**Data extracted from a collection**
=== Begin Enclosure ===
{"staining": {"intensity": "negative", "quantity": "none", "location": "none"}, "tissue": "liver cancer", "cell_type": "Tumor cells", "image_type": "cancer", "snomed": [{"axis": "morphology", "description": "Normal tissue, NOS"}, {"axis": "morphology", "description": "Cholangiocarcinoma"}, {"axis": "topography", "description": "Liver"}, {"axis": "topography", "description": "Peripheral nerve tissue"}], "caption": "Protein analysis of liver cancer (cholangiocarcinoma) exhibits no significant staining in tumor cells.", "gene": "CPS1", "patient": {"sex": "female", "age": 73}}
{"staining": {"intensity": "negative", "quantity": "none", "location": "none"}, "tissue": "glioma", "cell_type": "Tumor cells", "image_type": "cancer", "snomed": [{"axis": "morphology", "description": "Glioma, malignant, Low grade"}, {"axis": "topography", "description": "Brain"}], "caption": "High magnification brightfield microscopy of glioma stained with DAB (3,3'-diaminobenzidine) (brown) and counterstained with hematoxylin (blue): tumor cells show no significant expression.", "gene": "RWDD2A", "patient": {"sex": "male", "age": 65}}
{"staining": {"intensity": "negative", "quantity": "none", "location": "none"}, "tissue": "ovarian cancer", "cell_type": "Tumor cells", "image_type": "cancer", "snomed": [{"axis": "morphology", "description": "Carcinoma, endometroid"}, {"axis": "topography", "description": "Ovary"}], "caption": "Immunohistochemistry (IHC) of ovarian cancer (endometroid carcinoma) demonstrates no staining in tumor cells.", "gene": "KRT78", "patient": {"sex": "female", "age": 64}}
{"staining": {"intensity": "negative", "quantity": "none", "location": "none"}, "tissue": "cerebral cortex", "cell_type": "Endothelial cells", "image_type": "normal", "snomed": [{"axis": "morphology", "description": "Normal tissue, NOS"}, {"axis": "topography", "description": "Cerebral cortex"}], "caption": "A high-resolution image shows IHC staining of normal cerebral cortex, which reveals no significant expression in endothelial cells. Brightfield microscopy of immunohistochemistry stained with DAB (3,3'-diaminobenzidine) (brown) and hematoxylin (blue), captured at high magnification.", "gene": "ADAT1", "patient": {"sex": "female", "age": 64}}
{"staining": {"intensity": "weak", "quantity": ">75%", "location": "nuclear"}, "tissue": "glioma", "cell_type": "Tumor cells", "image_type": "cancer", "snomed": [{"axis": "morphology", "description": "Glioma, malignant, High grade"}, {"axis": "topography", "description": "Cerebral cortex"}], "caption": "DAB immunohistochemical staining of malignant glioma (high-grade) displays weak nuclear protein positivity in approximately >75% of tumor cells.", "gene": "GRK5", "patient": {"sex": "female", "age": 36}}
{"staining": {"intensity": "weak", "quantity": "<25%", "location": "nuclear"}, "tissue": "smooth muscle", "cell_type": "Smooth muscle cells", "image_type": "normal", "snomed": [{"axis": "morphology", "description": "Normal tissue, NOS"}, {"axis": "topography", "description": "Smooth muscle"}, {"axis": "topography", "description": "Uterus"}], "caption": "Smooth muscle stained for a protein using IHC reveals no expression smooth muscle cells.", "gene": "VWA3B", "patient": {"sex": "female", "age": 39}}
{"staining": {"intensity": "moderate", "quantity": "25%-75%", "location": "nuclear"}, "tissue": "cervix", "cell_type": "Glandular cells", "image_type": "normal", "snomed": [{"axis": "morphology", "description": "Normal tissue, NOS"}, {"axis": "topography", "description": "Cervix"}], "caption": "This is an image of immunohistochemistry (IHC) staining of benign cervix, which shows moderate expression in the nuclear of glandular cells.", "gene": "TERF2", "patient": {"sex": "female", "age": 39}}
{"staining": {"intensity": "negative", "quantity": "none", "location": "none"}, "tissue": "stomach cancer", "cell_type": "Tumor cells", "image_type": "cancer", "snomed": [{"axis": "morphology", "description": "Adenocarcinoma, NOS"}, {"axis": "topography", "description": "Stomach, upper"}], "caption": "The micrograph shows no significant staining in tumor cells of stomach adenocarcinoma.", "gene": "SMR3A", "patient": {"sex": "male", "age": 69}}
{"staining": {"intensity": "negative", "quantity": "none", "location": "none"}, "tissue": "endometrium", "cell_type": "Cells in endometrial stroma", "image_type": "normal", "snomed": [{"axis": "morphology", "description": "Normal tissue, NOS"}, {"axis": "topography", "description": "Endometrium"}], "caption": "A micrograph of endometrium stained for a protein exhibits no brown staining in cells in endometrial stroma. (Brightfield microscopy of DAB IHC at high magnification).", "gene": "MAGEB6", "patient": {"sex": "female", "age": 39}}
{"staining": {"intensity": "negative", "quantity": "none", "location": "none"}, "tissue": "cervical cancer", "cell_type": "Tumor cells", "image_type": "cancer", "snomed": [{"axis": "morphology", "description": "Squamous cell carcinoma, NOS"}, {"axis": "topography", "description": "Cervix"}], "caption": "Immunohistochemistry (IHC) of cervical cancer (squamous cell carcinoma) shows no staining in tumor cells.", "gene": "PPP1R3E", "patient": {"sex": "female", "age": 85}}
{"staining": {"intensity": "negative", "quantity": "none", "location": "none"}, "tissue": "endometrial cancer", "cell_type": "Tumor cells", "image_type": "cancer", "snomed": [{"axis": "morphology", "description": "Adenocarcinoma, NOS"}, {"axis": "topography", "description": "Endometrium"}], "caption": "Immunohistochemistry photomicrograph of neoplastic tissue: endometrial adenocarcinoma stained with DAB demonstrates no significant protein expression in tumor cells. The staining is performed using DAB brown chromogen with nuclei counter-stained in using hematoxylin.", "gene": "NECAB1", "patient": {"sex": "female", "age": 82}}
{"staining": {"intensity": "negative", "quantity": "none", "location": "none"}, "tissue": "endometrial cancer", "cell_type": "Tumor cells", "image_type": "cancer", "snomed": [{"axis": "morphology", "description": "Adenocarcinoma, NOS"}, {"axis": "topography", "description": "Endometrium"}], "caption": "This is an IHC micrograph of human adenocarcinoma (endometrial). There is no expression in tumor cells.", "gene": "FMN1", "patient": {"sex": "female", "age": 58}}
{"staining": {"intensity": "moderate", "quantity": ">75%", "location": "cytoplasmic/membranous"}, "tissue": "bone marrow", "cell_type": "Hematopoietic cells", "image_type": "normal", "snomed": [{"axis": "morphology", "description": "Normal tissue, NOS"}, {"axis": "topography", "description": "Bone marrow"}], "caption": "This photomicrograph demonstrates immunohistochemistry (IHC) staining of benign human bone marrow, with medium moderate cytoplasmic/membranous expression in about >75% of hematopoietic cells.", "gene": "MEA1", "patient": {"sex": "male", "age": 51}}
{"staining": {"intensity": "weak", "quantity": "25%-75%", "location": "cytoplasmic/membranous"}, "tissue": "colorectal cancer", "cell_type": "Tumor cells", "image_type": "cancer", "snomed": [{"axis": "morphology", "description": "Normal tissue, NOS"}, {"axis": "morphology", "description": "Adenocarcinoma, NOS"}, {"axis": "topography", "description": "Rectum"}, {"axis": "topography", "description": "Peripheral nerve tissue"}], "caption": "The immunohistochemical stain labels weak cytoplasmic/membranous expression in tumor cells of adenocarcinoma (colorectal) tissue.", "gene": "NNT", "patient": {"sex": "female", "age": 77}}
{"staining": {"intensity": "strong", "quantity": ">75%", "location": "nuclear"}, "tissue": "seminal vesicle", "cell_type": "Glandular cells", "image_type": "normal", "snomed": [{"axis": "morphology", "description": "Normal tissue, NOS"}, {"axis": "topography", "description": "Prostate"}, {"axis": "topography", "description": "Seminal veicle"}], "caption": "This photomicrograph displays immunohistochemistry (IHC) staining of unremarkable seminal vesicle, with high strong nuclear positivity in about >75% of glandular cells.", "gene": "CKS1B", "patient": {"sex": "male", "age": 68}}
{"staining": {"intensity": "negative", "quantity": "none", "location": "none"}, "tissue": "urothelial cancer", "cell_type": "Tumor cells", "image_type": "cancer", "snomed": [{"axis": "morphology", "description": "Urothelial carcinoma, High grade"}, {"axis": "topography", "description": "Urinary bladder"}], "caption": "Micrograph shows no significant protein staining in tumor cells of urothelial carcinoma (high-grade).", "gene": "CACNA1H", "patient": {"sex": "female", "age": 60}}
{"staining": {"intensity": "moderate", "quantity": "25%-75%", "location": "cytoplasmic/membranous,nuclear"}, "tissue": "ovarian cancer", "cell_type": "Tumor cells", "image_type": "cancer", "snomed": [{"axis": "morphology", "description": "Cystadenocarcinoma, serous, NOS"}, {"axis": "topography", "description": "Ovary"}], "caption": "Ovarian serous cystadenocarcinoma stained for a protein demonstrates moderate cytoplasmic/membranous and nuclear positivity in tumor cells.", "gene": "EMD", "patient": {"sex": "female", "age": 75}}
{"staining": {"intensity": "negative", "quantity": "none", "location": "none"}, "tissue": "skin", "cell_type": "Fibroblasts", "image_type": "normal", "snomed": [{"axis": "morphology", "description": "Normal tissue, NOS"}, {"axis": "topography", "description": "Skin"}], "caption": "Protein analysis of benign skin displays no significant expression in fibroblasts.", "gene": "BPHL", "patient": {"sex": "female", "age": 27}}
=== End Enclosure ===
**WORK ORDER**
All that is wanted is the run of lines from the start of the data through the line containing "magnification brightfield microscopy", copied word for word.

**EXERCISE SOLUTION**
{"staining": {"intensity": "negative", "quantity": "none", "location": "none"}, "tissue": "liver cancer", "cell_type": "Tumor cells", "image_type": "cancer", "snomed": [{"axis": "morphology", "description": "Normal tissue, NOS"}, {"axis": "morphology", "description": "Cholangiocarcinoma"}, {"axis": "topography", "description": "Liver"}, {"axis": "topography", "description": "Peripheral nerve tissue"}], "caption": "Protein analysis of liver cancer (cholangiocarcinoma) exhibits no significant staining in tumor cells.", "gene": "CPS1", "patient": {"sex": "female", "age": 73}}
{"staining": {"intensity": "negative", "quantity": "none", "location": "none"}, "tissue": "glioma", "cell_type": "Tumor cells", "image_type": "cancer", "snomed": [{"axis": "morphology", "description": "Glioma, malignant, Low grade"}, {"axis": "topography", "description": "Brain"}], "caption": "High magnification brightfield microscopy of glioma stained with DAB (3,3'-diaminobenzidine) (brown) and counterstained with hematoxylin (blue): tumor cells show no significant expression.", "gene": "RWDD2A", "patient": {"sex": "male", "age": 65}}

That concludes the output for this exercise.